INSTRUCTIONS TO FOLLOW: Any picture in the data below gets skipped; print all the rest exactly.

===== DATASET CONTENT =====

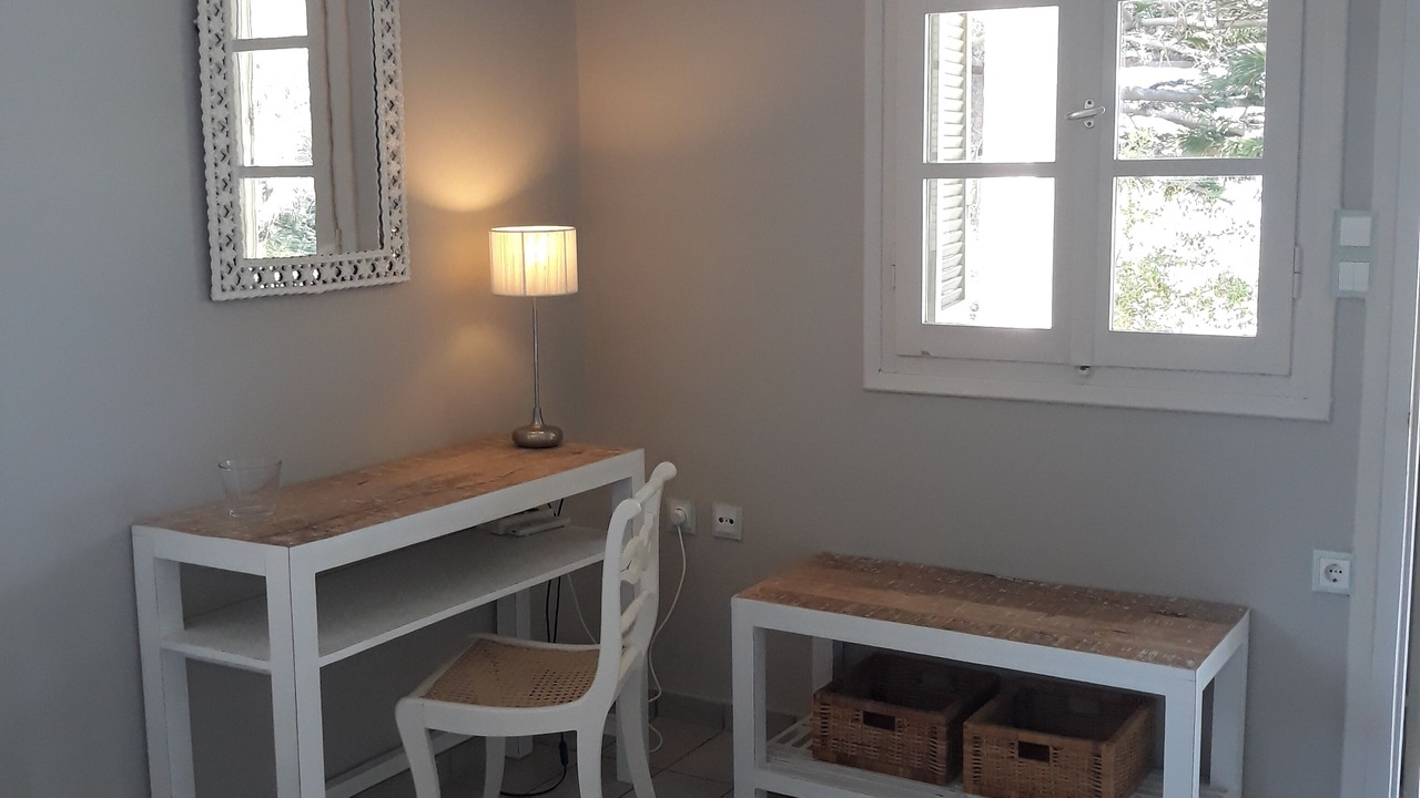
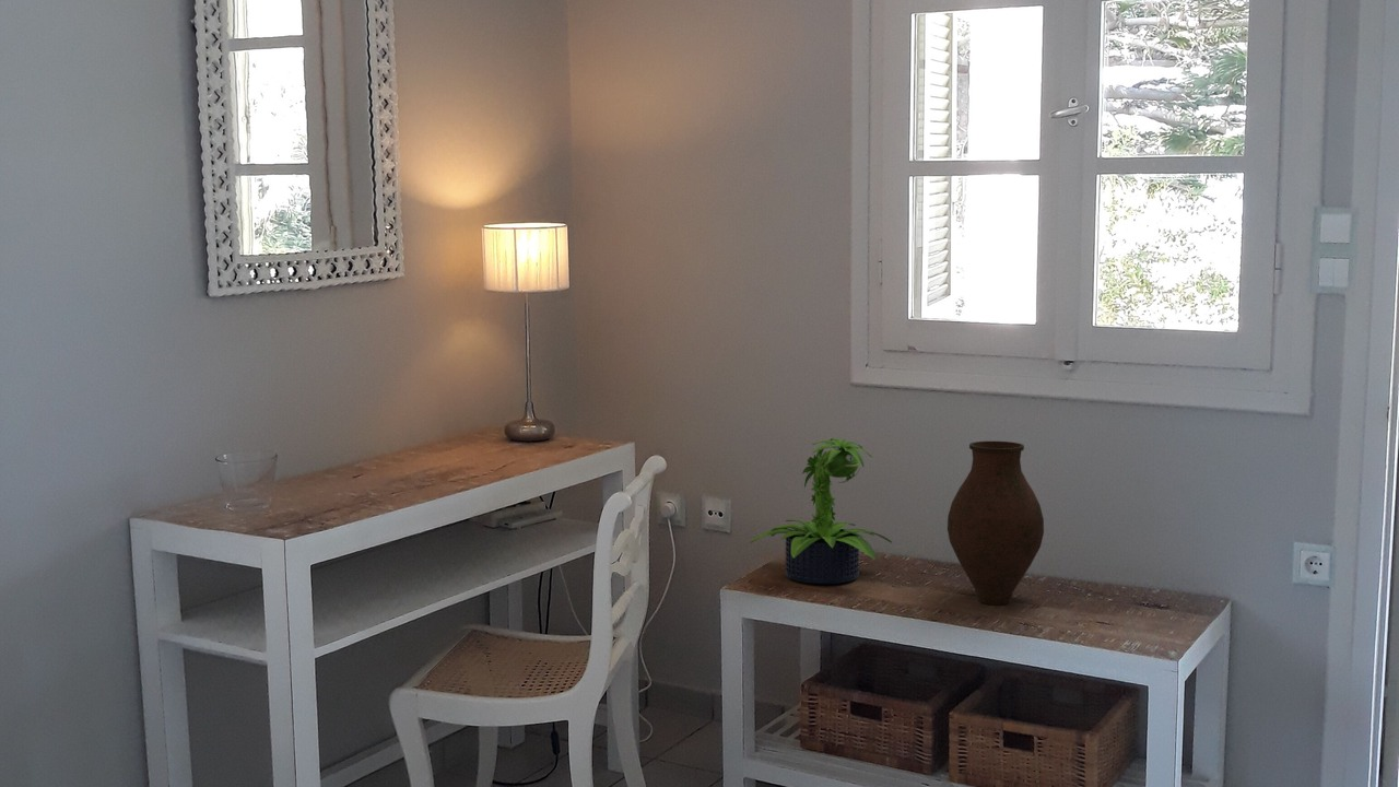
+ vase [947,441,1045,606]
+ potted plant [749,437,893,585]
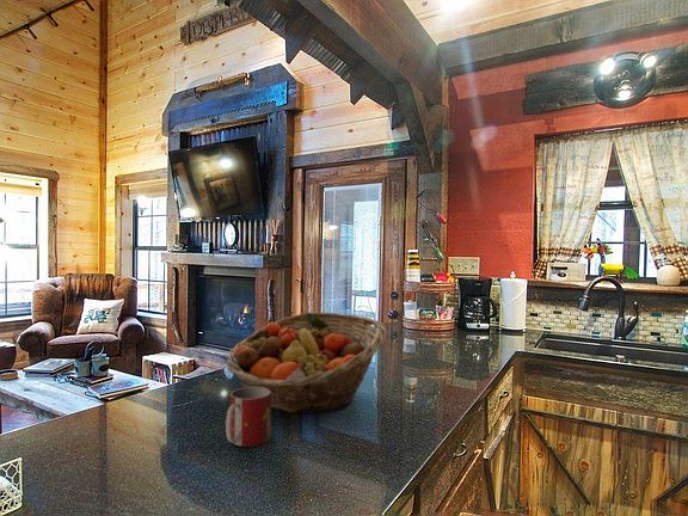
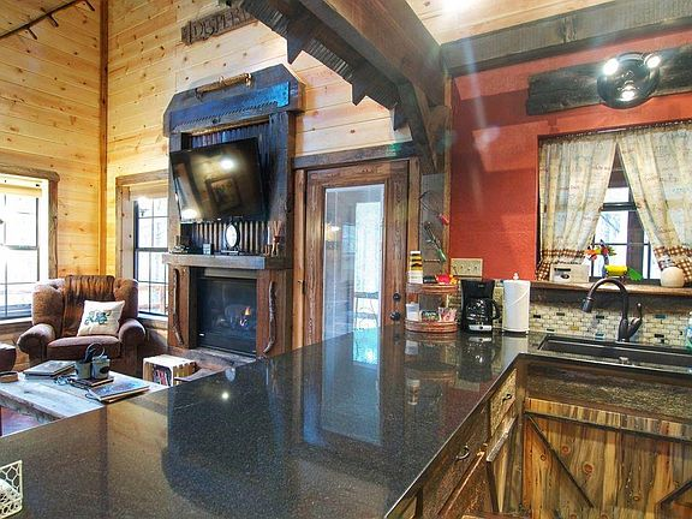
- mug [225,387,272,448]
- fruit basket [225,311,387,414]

=====

TASK SOLUTION:
+ vase [947,441,1045,606]
+ potted plant [749,437,893,585]
- mug [225,387,272,448]
- fruit basket [225,311,387,414]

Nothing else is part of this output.